Competing with Self

Rishi Rawat Blog Leave a Comment

I’m reading a book about Andrew Carnegie. Mr. Carnegie used a clever strategy to maximize productivity at his steel plants. He would pit plant against plant. You might be wondering, “How is what happened at a steel plant relevant here?

I’m mentioning this because I believe you can use a similar strategy for your site. Let me explain …

MDHearingAid.com is a major retailer of hearing aids. Their 2 top-selling products are:

MDHearingAid PRO

MDHearingAid AIR

Both sell in high volume.

To boost sales further I’d break my marketing team into 2 groups and assign each one of those 2 best sellers. I would then have them compete. The goal is to see which team is able to drive more first-time buyers. Here are the ways in which the teams will be able to compete:

1: Each team can rewrite their product description as long as the look/tone of the page remains consistent with the rest of the site.

2: Each team will get their own online ad budget so they can drive traffic to their own page (Facebook, banner, affiliate, influencer, AdWords, AdSense, it doesn’t matter.)

3: Each team will be able to create new video content for marketing purposes.

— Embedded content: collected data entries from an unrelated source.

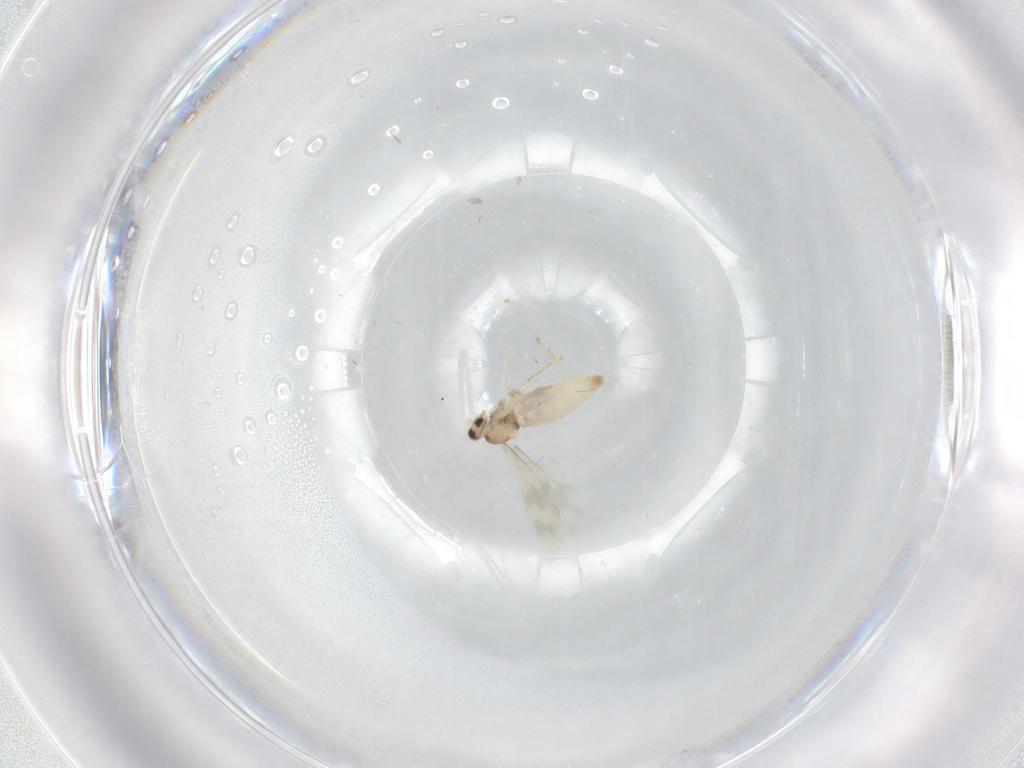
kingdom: Animalia
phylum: Arthropoda
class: Insecta
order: Diptera
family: Cecidomyiidae
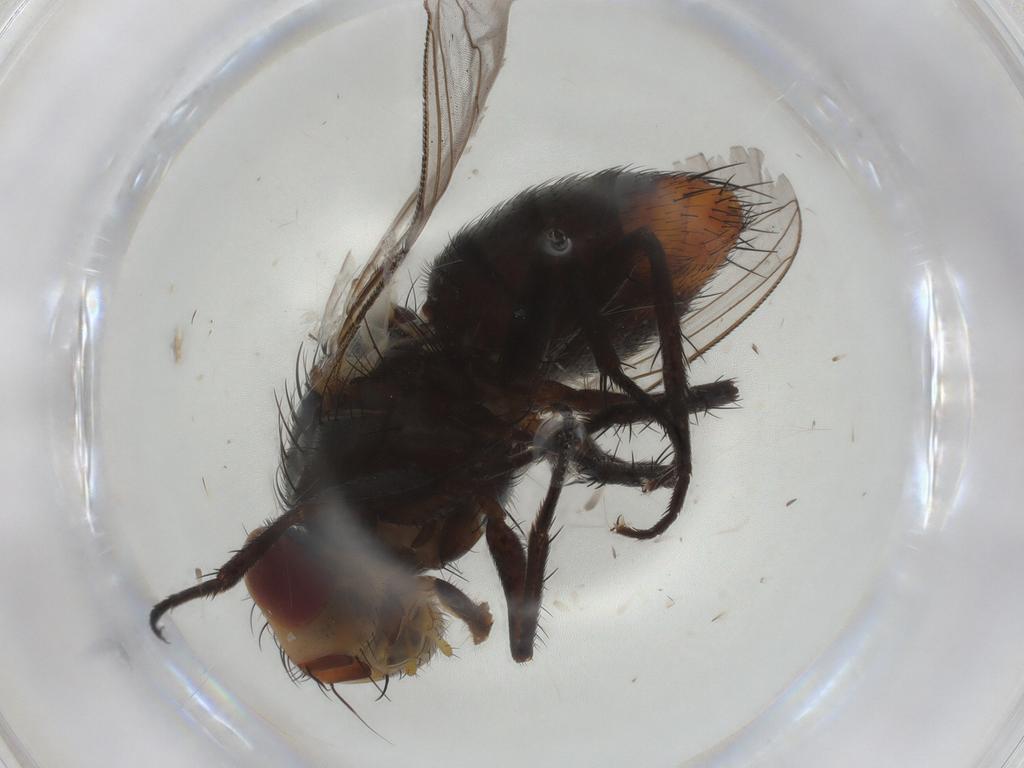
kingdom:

4: The teams will be allowed to update the product images and thumbnails on their product page:

MDHearingAid_Product_Image.png

5: Teams can email past purchasers for ideas to improve the product descriptions and generate new reviews, video testimonials, or word-of-mouth marketing.

6: Teams will be allowed to configure special marketing campaigns on their product page. For example, the PRO team might want to add custom code on their page so that after 2 minutes on the site page visitors get a prompt that says, “sign up for a secret to buying the perfect hearing aid”. On the backend of the signup, we will have an automated email series. See the image below for a mockup of this idea:

Competing_With_Self_Mockup.png

7: Teams would even be allowed to offer special discounts/incentives on their product pages, as long as the discount doesn’t negatively impact net profits for that item.

8: Teams can decide if they want to focus on the mobile or desktop version of the page. For most sites, the mobile product page has way more upside potential so the team might decide to focus their entire effort on the mobile experience on the page.

9: Teams can even take over “chat” for their designated pages. When customers click chat they’ll be talking directly to the team.  In fact, you could even apply that to the incoming calls associated with each product page.

The bottom line is we’re treating MDHearingAid PRO and MDHearingAid AIR as their own independent units with profit and loss responsibilities.

This is just a small listing of the ways in which these teams can compete. I’m sure you’ll be able to add to this list for your unique site.

The next part is measuring success:

A: We would run the challenge over a 60 day period.

B: The winning team would get an $8,200 prize.

C: Success will be measured by new sales.

Why this would work: Humans love competition. This will shake things up. Marketing teams would enjoy having more voice over their work. It would help build team learnings. It would build teamwork (no more fighting between the AdWords team and customer service). It’s no longer the boss saying, “we can’t do that.” Now the team can see first hand why some ideas work and others fail.